1. Download this zip and extract it on a computer with an internet connection.
   

   If the computer does not have direct internet connection, open the downloadMgr.propfile available within the extracted location and provide the details of the proxy server, port and authentication details.

2. You have successfully configured the tool and it is ready to be used. Configuring Proxy and setting up the tool are one time operations, whereas Updating the Vulnerability Database and downloading the required patches need to be done every time you want to scan for vulnerabilities and deploy the latest missing patches.

Updating the Vulnerability Database

Follow the steps below to update the vulnerability database:

1. Go to the machine where you have extracted the downloadMgr.prop, open a command prompt and navigate to the extracted directory.
2. Execute the following command depending on the operating system of the machines you manage:
   
   • If you manage only Windows & Mac:
     patchsync.bat -c updatedb -b <BUILD_NUMBER>
   • If you manage all three, Windows, Mac and Linux:
     patchsync.bat -c updatedb -i linux -b <BUILD_NUMBER>
   • Verify that you have entered the build number of the installed Endpoint Central server and that it is in the correct format. For example, 11.3.2400.1 or 113240001.

   You can find the build number by clicking on your profile located in the top-right corner of the Endpoint Central console.
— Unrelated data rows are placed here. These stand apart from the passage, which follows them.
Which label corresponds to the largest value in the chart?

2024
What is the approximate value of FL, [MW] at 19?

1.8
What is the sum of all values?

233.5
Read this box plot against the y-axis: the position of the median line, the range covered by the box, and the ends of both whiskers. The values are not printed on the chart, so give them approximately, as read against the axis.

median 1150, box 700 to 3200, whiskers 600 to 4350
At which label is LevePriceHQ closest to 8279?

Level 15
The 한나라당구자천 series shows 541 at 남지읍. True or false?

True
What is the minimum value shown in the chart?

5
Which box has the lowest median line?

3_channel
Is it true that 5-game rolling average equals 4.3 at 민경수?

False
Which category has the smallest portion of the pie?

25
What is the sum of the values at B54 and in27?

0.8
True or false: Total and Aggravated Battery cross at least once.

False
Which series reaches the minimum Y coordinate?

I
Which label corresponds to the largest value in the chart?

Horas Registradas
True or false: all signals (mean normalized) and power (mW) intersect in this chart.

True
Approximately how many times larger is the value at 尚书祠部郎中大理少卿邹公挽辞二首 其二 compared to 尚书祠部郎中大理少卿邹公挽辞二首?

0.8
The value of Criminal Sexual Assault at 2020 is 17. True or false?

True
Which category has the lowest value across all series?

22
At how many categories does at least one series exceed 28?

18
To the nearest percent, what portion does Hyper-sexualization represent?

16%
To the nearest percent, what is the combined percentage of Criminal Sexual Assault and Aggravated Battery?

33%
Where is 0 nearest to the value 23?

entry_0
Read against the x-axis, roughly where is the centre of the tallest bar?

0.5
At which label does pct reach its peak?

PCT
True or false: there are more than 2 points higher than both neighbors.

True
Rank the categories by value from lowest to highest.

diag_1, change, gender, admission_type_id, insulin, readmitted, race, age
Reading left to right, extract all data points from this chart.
• This will download the latest vulnerability information from the Central Vulnerability Database to the local computer. This download will take some time and after completion, the necessary information will be updated in the updatedb directory.
• Copy the updatedb directory to the Endpoint Central Server to <Installation Directory>/conf/CRSData directory.

Note : Before copying, if the updatedb folder already exists in the <Installation Directory>/conf/CRSData directory, delete it and then replace it with the latest version.

The CRSData folder must remain intact. Deleting its contents may disrupt patch management in closed networks.

• From the web console, navigate to Threats & Patches -> Update Now, and click on the Update Now button under Update Vulnerability DB. This will copy the necessary information from the updatedb directory to the local database present in the server. Now, the local database will have the latest patch information.
• Now, scan the computers in the network to identify the missing patches.
  

  You will not be able to view all the missing patches unless scanning is completed for all the computers. Ensure that all the computers are scanned, before manually downloading the missing patches.

The next step is to download the missing patches from the computer with internet connection and copy it back to this computer.

Download the required patches

1. You can manually download the required patches from the vendor sites and upload it to the console using Upload Patches option.
2. To download the patches, you would first require the details of the missing patches. To get this, go to the Missing Patches view, select the patches to be exported, and click Export Missing Patches button. This will export the details of the missing patches that has not been downloaded and the dependent patches which should be downloaded as downloadUrlJson.txt.

• Copy this file to the directory in the computer where you had extracted the UpdateManager.zip file.
• Open a command prompt and execute the command:
  patchsync.bat -c dwnpatch -f downloadUrlJson.txt
• This will download all the missing patches to the store directory. Once all the files are downloaded, copy the contents of the store directory and copy it to the Endpoint Central Server to <Installation_Dir>/webapps/DesktopCentral/Store directory (this is the default location; if this has been changed copy it to the appropriate location)
• You should then update this information to the Endpoint Central Server database so that all these patches are shown in the Downloaded Patches view. To do this, open the Downloaded Patches view and click Update Downloaded Patches button.

• All the manually downloaded patches will appear in the view from where you can deploy them to the required computers.

Now, you can successfully manage vulnerabilities and have configured the patch management process in a closed network.